Text under study.

◇ ◇ ◇

Salut and Suspend/Resume issues

Ricardo Carrano carrano at ricardocarrano.com
Tue Feb 19 14:48:16 EST 2008


Yanni,

Timeout is a value, not a range. The effects brought by the timeout may
manifest in a period (a range).

I believe everyone will agree that 30 minutes is a long time to wait (and
like Polychronis added) defeat the whole idea of a presence service.

But, what I want to stress is that we are dealing with different issues
here.

I don't believe this 30 minutes or the xmas tree effect is related to
suspend/resume. Those seem like bugs somewhere in the stack of software that
support presence, while the suspend/resume issues are clearly a side effect
of  the multicast traffic not being "heard" by a suspended XO.



On Feb 19, 2008 3:00 PM, Giannis Galanis <galanis at laptop.org> wrote:

> The list expires in 10min-30min.
>
> But we cant wait 30min before suspending, it is way too long.
>
>
> On Feb 19, 2008 11:37 AM, Ricardo Carrano <carrano at ricardocarrano.com>
> wrote:
>
> > Yanni,
> >
> > As I posted in the bug, I believe that you are observing the entries on
> > the avahi cache expiring.
> >
> > So, your first scenario would happen when the suspend time is longer
> > than the time it takes for all entries to expire.
> > The second scenario would happen when the suspend time is not long
> > enough to make all cached entries to go away.
>
>
> Oh i see that you mean. But, i think both cases are when the suspend time
> is longer than time to expire.
> The first is UI effect, and might have no relation to salut, but to mesh
> view in general
> The second is an avahi effect, that the avahi cache is chagned
> Both, are in long suspends
>
> >
> > And the third scenario seems related to previous reports you've made on
> > the Xmas tree effect, so not related to suspend/resume.
>
>
> The xmas tree effect appears when XOs leave connection, while others
> return.
> Suspend/resume enhances this effect dramatically, because in 1-2min
> everyone goes away, and they return at random time according to when they
> resume.

◇ ◇ ◇

Material shown.
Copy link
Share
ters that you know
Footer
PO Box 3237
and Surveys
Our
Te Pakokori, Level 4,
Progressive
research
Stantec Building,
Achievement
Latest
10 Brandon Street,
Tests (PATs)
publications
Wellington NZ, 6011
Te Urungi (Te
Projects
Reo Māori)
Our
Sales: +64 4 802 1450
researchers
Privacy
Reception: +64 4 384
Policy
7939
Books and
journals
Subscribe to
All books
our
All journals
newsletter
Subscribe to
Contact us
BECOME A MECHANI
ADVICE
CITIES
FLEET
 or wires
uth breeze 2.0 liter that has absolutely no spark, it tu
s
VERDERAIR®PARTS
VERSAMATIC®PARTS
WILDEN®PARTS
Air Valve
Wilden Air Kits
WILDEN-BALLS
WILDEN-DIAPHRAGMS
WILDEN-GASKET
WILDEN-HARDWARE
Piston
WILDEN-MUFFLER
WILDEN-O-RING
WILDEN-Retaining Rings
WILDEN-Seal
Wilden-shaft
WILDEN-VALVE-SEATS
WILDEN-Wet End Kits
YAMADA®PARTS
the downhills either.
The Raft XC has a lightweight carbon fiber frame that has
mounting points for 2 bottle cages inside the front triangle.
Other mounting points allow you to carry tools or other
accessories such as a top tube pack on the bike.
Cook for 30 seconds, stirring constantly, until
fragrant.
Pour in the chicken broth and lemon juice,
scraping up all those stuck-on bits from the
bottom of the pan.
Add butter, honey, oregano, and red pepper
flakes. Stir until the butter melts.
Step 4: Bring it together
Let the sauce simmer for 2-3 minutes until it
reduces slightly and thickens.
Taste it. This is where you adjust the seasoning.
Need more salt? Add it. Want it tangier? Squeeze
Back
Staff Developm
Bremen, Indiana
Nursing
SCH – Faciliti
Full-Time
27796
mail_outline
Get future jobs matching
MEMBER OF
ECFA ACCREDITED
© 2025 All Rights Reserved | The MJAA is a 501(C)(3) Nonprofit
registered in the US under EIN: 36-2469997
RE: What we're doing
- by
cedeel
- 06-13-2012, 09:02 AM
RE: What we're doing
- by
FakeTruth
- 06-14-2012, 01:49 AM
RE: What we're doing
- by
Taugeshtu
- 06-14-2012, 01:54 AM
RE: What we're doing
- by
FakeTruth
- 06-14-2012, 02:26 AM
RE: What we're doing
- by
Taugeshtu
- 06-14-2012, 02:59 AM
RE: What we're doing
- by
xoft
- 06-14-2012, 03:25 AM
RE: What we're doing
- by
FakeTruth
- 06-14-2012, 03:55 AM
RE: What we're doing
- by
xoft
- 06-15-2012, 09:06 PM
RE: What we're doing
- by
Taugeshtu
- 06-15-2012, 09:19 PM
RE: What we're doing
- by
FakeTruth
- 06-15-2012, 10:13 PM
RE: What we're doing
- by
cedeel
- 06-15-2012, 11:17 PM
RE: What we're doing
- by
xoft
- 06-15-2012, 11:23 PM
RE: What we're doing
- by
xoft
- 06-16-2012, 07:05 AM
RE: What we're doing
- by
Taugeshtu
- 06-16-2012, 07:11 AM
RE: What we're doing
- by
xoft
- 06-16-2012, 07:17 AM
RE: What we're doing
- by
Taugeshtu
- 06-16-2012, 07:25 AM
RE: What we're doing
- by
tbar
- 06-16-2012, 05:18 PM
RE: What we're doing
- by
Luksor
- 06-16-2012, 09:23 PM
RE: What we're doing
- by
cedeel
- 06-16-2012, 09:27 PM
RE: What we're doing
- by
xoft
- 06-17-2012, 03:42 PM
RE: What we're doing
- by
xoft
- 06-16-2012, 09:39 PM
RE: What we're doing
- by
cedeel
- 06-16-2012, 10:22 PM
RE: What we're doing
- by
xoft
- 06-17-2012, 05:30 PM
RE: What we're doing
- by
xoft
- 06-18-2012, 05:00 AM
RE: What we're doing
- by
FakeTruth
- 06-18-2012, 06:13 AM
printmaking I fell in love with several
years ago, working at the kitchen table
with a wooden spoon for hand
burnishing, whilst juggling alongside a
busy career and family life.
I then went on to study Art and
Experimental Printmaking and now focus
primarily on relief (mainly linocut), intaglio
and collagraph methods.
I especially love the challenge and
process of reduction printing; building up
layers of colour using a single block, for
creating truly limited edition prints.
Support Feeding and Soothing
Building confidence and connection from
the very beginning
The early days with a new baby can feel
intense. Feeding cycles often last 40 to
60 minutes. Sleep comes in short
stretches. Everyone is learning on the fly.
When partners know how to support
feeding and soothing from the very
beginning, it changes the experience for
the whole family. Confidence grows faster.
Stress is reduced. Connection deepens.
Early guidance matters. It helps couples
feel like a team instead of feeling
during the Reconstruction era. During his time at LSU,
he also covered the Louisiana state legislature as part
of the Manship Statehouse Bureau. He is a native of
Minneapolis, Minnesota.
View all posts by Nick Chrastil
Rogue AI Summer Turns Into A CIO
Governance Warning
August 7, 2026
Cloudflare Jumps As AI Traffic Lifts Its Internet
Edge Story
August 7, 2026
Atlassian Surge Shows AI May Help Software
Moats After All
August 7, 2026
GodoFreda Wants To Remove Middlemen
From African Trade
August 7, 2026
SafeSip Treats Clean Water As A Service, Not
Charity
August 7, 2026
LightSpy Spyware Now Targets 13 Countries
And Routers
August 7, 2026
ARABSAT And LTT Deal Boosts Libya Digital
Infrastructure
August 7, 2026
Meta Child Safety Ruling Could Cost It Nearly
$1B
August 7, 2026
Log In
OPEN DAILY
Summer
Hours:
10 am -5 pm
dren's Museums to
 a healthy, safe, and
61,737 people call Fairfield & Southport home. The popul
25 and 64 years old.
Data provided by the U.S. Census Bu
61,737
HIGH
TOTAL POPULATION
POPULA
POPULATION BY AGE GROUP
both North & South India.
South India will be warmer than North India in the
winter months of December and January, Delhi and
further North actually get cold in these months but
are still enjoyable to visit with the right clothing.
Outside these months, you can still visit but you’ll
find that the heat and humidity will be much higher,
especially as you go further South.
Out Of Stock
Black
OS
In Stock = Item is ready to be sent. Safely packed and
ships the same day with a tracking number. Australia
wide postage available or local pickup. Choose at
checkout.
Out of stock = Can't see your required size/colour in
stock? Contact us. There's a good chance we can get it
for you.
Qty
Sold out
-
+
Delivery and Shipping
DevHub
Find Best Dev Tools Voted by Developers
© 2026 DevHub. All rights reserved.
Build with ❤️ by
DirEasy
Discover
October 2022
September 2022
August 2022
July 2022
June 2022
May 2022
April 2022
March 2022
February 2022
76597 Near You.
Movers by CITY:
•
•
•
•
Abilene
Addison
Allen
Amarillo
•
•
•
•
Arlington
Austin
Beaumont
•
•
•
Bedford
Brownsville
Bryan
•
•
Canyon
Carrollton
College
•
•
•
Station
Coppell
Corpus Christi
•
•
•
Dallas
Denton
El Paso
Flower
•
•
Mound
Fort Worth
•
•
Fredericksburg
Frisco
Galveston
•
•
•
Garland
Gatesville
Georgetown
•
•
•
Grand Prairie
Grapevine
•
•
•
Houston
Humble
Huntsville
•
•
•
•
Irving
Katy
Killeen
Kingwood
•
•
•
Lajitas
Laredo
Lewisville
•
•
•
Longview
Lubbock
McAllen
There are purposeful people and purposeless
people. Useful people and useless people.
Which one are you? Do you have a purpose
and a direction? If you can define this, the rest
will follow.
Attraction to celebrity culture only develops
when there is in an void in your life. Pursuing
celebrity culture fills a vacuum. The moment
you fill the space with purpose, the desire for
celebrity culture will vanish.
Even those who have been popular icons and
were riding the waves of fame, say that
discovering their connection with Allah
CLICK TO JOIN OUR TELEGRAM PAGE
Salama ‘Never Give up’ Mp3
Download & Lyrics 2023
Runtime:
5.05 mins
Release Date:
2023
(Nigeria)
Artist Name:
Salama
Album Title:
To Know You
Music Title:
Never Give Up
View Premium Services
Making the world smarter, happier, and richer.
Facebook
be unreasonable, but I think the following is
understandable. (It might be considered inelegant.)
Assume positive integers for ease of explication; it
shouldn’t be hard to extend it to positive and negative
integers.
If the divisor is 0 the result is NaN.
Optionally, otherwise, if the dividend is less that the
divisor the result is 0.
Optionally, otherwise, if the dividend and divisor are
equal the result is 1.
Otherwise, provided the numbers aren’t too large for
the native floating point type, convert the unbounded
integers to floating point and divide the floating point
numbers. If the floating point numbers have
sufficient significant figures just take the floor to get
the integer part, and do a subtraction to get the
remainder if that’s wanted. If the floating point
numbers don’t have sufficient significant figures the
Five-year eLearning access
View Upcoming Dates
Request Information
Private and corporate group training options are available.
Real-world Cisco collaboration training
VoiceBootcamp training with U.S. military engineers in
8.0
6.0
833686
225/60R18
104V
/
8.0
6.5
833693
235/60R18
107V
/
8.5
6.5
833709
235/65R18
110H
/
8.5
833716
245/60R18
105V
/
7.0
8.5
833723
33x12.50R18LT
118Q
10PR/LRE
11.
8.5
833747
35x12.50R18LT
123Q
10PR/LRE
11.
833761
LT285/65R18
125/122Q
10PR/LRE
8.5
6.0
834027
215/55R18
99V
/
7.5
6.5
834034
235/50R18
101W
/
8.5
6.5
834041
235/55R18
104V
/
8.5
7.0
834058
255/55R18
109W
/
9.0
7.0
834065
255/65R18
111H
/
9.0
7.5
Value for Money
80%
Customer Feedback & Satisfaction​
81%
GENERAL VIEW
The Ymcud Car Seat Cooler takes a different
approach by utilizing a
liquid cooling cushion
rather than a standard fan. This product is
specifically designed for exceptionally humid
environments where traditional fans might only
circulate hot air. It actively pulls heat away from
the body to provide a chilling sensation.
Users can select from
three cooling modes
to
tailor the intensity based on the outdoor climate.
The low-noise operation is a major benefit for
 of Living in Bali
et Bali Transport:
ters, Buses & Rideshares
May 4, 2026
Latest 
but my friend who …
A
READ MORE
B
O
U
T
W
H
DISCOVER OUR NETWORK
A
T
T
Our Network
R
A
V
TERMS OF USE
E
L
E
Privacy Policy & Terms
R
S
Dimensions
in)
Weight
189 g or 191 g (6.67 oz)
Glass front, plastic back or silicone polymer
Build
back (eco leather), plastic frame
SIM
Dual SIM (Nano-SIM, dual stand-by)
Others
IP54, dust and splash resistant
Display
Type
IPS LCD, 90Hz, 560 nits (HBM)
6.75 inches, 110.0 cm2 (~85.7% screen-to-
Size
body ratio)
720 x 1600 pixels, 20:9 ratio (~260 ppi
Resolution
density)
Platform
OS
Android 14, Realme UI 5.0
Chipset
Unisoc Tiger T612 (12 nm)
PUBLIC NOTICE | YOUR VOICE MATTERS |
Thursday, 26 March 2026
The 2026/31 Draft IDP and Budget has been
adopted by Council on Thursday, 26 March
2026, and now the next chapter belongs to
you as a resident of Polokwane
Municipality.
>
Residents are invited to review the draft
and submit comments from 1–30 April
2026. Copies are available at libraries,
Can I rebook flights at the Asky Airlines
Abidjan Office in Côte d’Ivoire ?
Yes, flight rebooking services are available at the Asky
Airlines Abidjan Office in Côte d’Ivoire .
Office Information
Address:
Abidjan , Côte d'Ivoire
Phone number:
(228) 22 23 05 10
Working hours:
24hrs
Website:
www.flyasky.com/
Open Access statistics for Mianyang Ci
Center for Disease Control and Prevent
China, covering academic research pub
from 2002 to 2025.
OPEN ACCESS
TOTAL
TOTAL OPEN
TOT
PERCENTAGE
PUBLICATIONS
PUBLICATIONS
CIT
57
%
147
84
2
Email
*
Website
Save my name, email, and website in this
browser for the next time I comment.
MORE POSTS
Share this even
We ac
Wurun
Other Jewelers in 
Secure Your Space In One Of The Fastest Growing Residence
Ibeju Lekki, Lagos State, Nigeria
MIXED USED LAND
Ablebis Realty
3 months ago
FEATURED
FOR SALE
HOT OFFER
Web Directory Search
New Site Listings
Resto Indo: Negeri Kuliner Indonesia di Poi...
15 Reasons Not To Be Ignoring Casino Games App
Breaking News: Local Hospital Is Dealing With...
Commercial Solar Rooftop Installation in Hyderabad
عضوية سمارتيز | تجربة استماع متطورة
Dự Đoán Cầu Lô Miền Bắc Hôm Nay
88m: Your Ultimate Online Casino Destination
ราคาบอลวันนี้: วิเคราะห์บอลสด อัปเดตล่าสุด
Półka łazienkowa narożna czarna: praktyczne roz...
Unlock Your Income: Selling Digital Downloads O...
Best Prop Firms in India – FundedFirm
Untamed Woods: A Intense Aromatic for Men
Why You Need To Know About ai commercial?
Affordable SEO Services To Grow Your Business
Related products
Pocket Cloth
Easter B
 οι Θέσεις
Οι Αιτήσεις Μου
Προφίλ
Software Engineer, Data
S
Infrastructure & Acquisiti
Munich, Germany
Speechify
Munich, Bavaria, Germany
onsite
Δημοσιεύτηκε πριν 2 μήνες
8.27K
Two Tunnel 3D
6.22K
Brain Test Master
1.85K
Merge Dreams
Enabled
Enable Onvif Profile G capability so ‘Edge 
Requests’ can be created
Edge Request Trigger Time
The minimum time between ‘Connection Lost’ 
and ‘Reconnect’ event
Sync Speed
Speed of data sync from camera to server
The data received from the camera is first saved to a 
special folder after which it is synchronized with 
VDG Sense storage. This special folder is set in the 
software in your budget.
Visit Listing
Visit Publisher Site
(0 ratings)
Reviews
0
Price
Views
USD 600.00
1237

◇ ◇ ◇

Check your understanding.
A: Reproduce the passage of the suspend/resume thread from "Salut and Suspend/Resume" to "a presence service.".
B: In the suspend/resume thread, what does Ricardo Carrano say the suspend/resume issues are clearly a side effect of?
C: List every clock time that appears in the suspend/resume thread.
The records are separate material, unrelated to the suspend/resume thread.

Answers given.
A:
Salut and Suspend/Resume issues

Ricardo Carrano carrano at ricardocarrano.com
Tue Feb 19 14:48:16 EST 2008


Yanni,

Timeout is a value, not a range. The effects brought by the timeout may
manifest in a period (a range).

I believe everyone will agree that 30 minutes is a long time to wait (and
like Polychronis added) defeat the whole idea of a presence service.

B: They are a side effect of the multicast traffic not being "heard" by a suspended XO.

C: 14:48:16, 3:00 PM, 11:37 AM